A leading hospital standards certification company gathers roughly 50 reports a day from its on-site inspectors. Each report has to be tagged to a specific certification-standard label that the hospital must meet. There are hundreds of these certification standard labels; on-site inspectors don’t always get them right about 30% of the time. On-site reports tagged to incorrect standard labels are misleading at best and useless at worst. They do not allow the certification company to produce an accurate evaluation of the hospital, putting both the hospital, the certification company, and patients at risk. Checking and correcting mis-labeled reports is manual, time consuming, and expensive.
A system that prompts the inspector in real time with the most likely set of standard labels will significantly reduce error, quality control oversight time, and expense.
Using about 100,000 rows of this historical data, we developed a machine learning model that learns the connection between the content of an inspection report and the standard label(s) that report is tied to. The machine learning model works in concert with Microsoft Azure Search to provide a flexible solution that can be extended beyond the proof of concept to a system that continually learns from the findings inspectors enter and the standard labels they choose to associate with their inspection reports.
We evaluated 3 different families of machine learning models in the natural language processing (NLP) domain. All the models convert text to a numerical representation.
- A term frequency – inverse document frequency (TF-IDF) model. Based on the frequency with which a word appears in a finding, discounted by the number of times that same word appears in all the findings across the entire training dataset.

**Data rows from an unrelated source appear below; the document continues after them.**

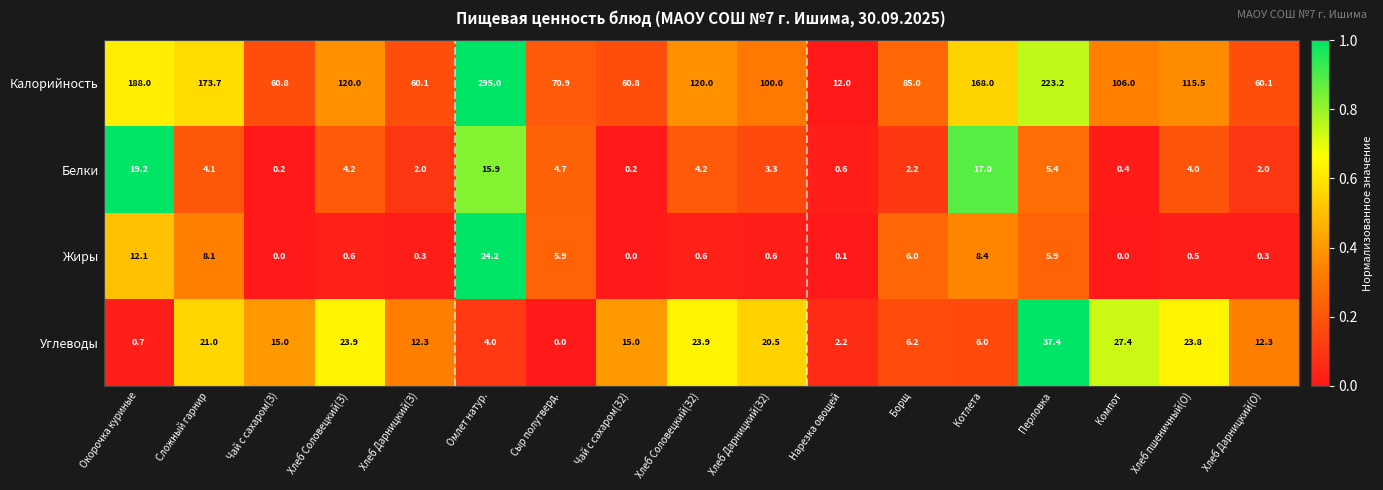

Between Чай с сахаром(З) and Нарезка овощей, which series saw the biggest shift?

Калорийность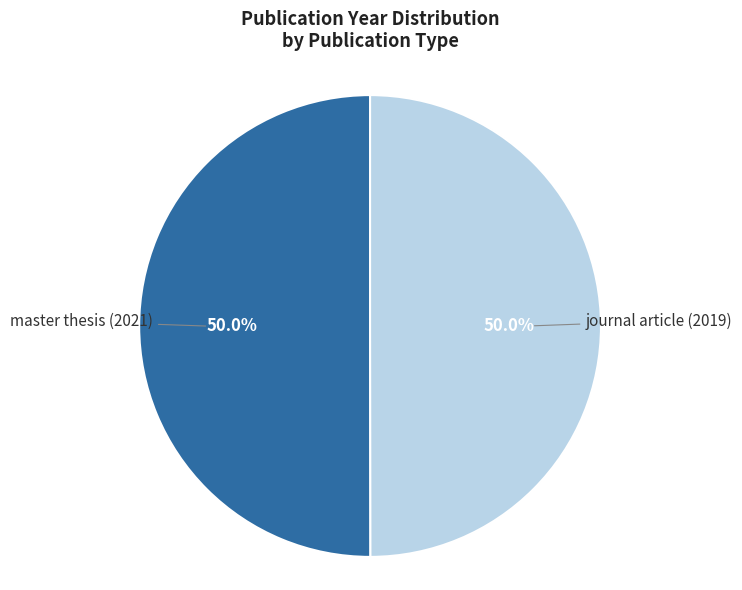

Approximately how many times larger is the value at journal article (2019) compared to master thesis (2021)?

1.0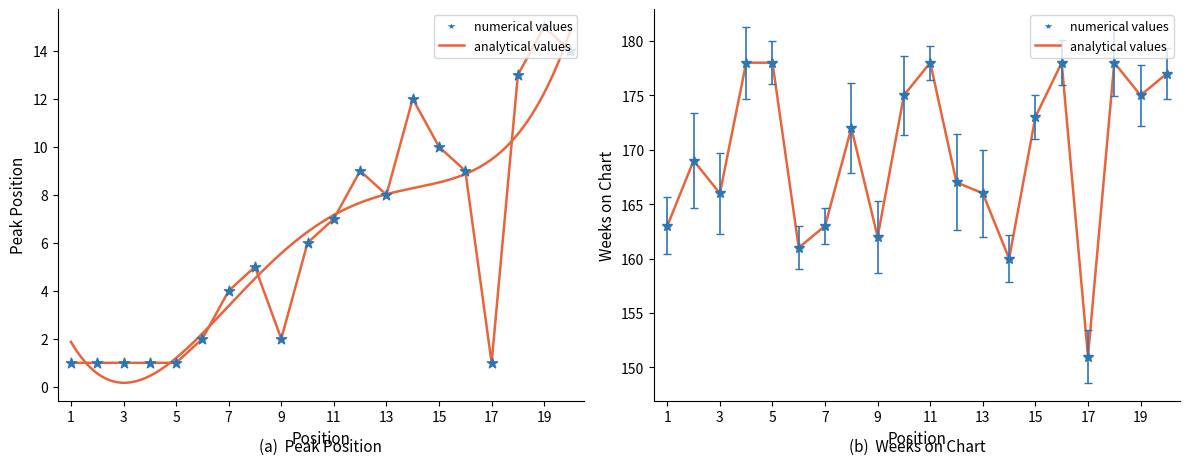

What is the total value across all series at 1?

165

- A latent semantic index (LSI) model. This model looks across all of the findings in the training dataset, identifying relationships between words and further refining these relationships into topics. A finding is then represented as a weighted sum of the topics.

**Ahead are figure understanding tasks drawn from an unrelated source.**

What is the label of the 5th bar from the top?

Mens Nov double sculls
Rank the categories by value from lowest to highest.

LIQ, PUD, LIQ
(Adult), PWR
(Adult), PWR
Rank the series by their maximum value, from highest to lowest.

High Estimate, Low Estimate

- A latent Dirichlet allocation (LDA) model. A probabilistic extension of LSI. A more sophisticated model that is particularly good at finding semantically related content in a domain.
We created 2 metrics to measure the performance of the models and compare them. Based on our model evaluation metrics, we chose two models that performed significantly better than the others - a TF-IDF and an LDA model with vector size of 500 elements. We implemented the models in the Microsoft Azure Machine Learning (AzureML) platform.
The machine learning models perform 1,500 times better than randomly associating an inspection report with a certification-standard label. Synaptiq’s machine learning solution has reduced the time it takes to complete a certification by half and improved the customer experience by 30% (increase in net promoter score).